- **Task**
When you transcribe the entries below, begin at their first line and stop after the line containing "X119888000Y-86360000D02*"; pictures stay out.

- **Exercise inputs**

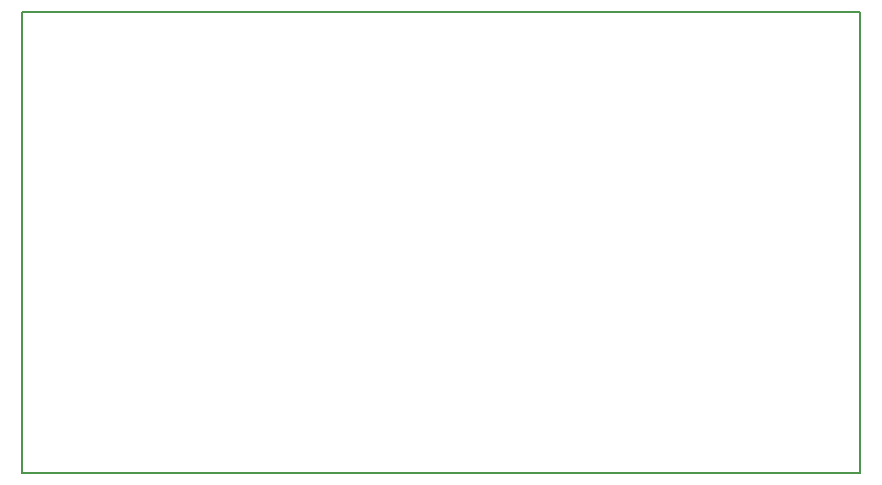
<source format=gbr>
G04 start of page 4 for group 2 idx 2 *
G04 Title: (unknown), outline *
G04 Creator: pcb 20110918 *
G04 CreationDate: Tue 10 Jan 2012 07:33:53 PM GMT UTC *
G04 For: andy *
G04 Format: Gerber/RS-274X *
G04 PCB-Dimensions: 279528 153543 *
G04 PCB-Coordinate-Origin: lower left *
%MOIN*%
%FSLAX25Y25*%
%LNOUTLINE*%
%ADD41C,0.0050*%
G54D41*X0Y153543D02*Y0D01*
Y153543D02*X279528D01*
X0Y0D02*X279528D01*
Y153543D02*Y0D01*
M02*

</source>
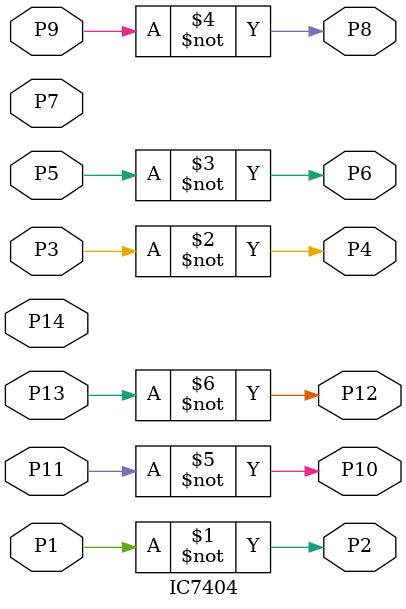
<source format=v>
module IC7404(P1,P2,P3,P4,P5,P6,P7,P8,P9,P10,P11,P12,P13,P14);
input P1,P3,P5,P9,P11,P13;
input P7,P14; //Supply
output P2,P4,P6,P8,P10,P12;

assign P2=~P1;
assign P4=~P3;
assign P6=~P5;
assign P8=~P9;
assign P10=~P11;
assign P12=~P13;

endmodule

</source>
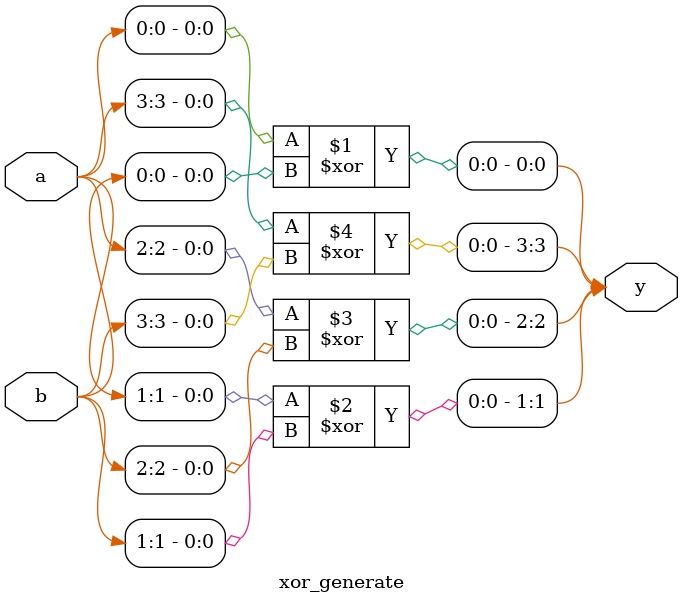
<source format=sv>
module xor_generate(input [3:0] a, b, output [3:0] y);
    genvar i;
    generate
        for(i=0; i<4; i=i+1) begin
            assign y[i] = a[i] ^ b[i];
        end
    endgenerate
endmodule
</source>
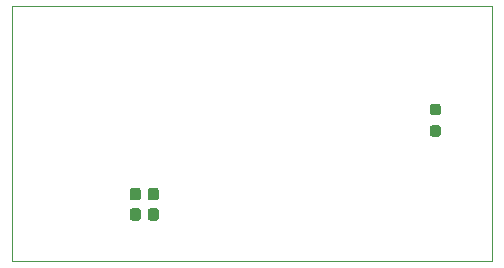
<source format=gbr>
%TF.GenerationSoftware,KiCad,Pcbnew,(5.1.8)-1*%
%TF.CreationDate,2021-01-01T00:53:38+08:00*%
%TF.ProjectId,MCP2517FD-Breakout,4d435032-3531-4374-9644-2d427265616b,rev?*%
%TF.SameCoordinates,Original*%
%TF.FileFunction,Paste,Bot*%
%TF.FilePolarity,Positive*%
%FSLAX46Y46*%
G04 Gerber Fmt 4.6, Leading zero omitted, Abs format (unit mm)*
G04 Created by KiCad (PCBNEW (5.1.8)-1) date 2021-01-01 00:53:38*
%MOMM*%
%LPD*%
G01*
G04 APERTURE LIST*
%TA.AperFunction,Profile*%
%ADD10C,0.050000*%
%TD*%
G04 APERTURE END LIST*
D10*
X157480000Y-86360000D02*
X157480000Y-107950000D01*
X119888000Y-86360000D02*
X116840000Y-86360000D01*
X157480000Y-86360000D02*
X119888000Y-86360000D01*
X126746000Y-107950000D02*
X157480000Y-107950000D01*
X116840000Y-107950000D02*
X126746000Y-107950000D01*
X116840000Y-86360000D02*
X116840000Y-107950000D01*
%TO.C,R2*%
G36*
G01*
X152416500Y-96437000D02*
X152891500Y-96437000D01*
G75*
G02*
X153129000Y-96674500I0J-237500D01*
G01*
X153129000Y-97174500D01*
G75*
G02*
X152891500Y-97412000I-237500J0D01*
G01*
X152416500Y-97412000D01*
G75*
G02*
X152179000Y-97174500I0J237500D01*
G01*
X152179000Y-96674500D01*
G75*
G02*
X152416500Y-96437000I237500J0D01*
G01*
G37*
G36*
G01*
X152416500Y-94612000D02*
X152891500Y-94612000D01*
G75*
G02*
X153129000Y-94849500I0J-237500D01*
G01*
X153129000Y-95349500D01*
G75*
G02*
X152891500Y-95587000I-237500J0D01*
G01*
X152416500Y-95587000D01*
G75*
G02*
X152179000Y-95349500I0J237500D01*
G01*
X152179000Y-94849500D01*
G75*
G02*
X152416500Y-94612000I237500J0D01*
G01*
G37*
%TD*%
%TO.C,C3*%
G36*
G01*
X128540500Y-103449000D02*
X129015500Y-103449000D01*
G75*
G02*
X129253000Y-103686500I0J-237500D01*
G01*
X129253000Y-104286500D01*
G75*
G02*
X129015500Y-104524000I-237500J0D01*
G01*
X128540500Y-104524000D01*
G75*
G02*
X128303000Y-104286500I0J237500D01*
G01*
X128303000Y-103686500D01*
G75*
G02*
X128540500Y-103449000I237500J0D01*
G01*
G37*
G36*
G01*
X128540500Y-101724000D02*
X129015500Y-101724000D01*
G75*
G02*
X129253000Y-101961500I0J-237500D01*
G01*
X129253000Y-102561500D01*
G75*
G02*
X129015500Y-102799000I-237500J0D01*
G01*
X128540500Y-102799000D01*
G75*
G02*
X128303000Y-102561500I0J237500D01*
G01*
X128303000Y-101961500D01*
G75*
G02*
X128540500Y-101724000I237500J0D01*
G01*
G37*
%TD*%
%TO.C,C2*%
G36*
G01*
X127016500Y-103449000D02*
X127491500Y-103449000D01*
G75*
G02*
X127729000Y-103686500I0J-237500D01*
G01*
X127729000Y-104286500D01*
G75*
G02*
X127491500Y-104524000I-237500J0D01*
G01*
X127016500Y-104524000D01*
G75*
G02*
X126779000Y-104286500I0J237500D01*
G01*
X126779000Y-103686500D01*
G75*
G02*
X127016500Y-103449000I237500J0D01*
G01*
G37*
G36*
G01*
X127016500Y-101724000D02*
X127491500Y-101724000D01*
G75*
G02*
X127729000Y-101961500I0J-237500D01*
G01*
X127729000Y-102561500D01*
G75*
G02*
X127491500Y-102799000I-237500J0D01*
G01*
X127016500Y-102799000D01*
G75*
G02*
X126779000Y-102561500I0J237500D01*
G01*
X126779000Y-101961500D01*
G75*
G02*
X127016500Y-101724000I237500J0D01*
G01*
G37*
%TD*%
M02*

</source>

- **Response area**
<source format=gbr>
G04 start of page 4 for group 2 idx 2 *
G04 Title: (unknown), outline *
G04 Creator: pcb 20110918 *
G04 CreationDate: Tue 10 Jan 2012 07:33:53 PM GMT UTC *
G04 For: andy *
G04 Format: Gerber/RS-274X *
G04 PCB-Dimensions: 279528 153543 *
G04 PCB-Coordinate-Origin: lower left *
%MOIN*%
%FSLAX25Y25*%
%LNOUTLINE*%
%ADD41C,0.0050*%
G54D41*X0Y153543D02*Y0D01*
Y153543D02*X279528D01*
X0Y0D02*X279528D01*
Y153543D02*Y0D01*
M02*

</source>
<source format=v>
module IC7404(P1,P2,P3,P4,P5,P6,P7,P8,P9,P10,P11,P12,P13,P14);
input P1,P3,P5,P9,P11,P13;
input P7,P14; //Supply
output P2,P4,P6,P8,P10,P12;

assign P2=~P1;
assign P4=~P3;
assign P6=~P5;
assign P8=~P9;
assign P10=~P11;
assign P12=~P13;

endmodule

</source>
<source format=sv>
module xor_generate(input [3:0] a, b, output [3:0] y);
    genvar i;
    generate
        for(i=0; i<4; i=i+1) begin
            assign y[i] = a[i] ^ b[i];
        end
    endgenerate
endmodule
</source>
<source format=gbr>
%TF.GenerationSoftware,KiCad,Pcbnew,(5.1.8)-1*%
%TF.CreationDate,2021-01-01T00:53:38+08:00*%
%TF.ProjectId,MCP2517FD-Breakout,4d435032-3531-4374-9644-2d427265616b,rev?*%
%TF.SameCoordinates,Original*%
%TF.FileFunction,Paste,Bot*%
%TF.FilePolarity,Positive*%
%FSLAX46Y46*%
G04 Gerber Fmt 4.6, Leading zero omitted, Abs format (unit mm)*
G04 Created by KiCad (PCBNEW (5.1.8)-1) date 2021-01-01 00:53:38*
%MOMM*%
%LPD*%
G01*
G04 APERTURE LIST*
%TA.AperFunction,Profile*%
%ADD10C,0.050000*%
%TD*%
G04 APERTURE END LIST*
D10*
X157480000Y-86360000D02*
X157480000Y-107950000D01*
X119888000Y-86360000D02*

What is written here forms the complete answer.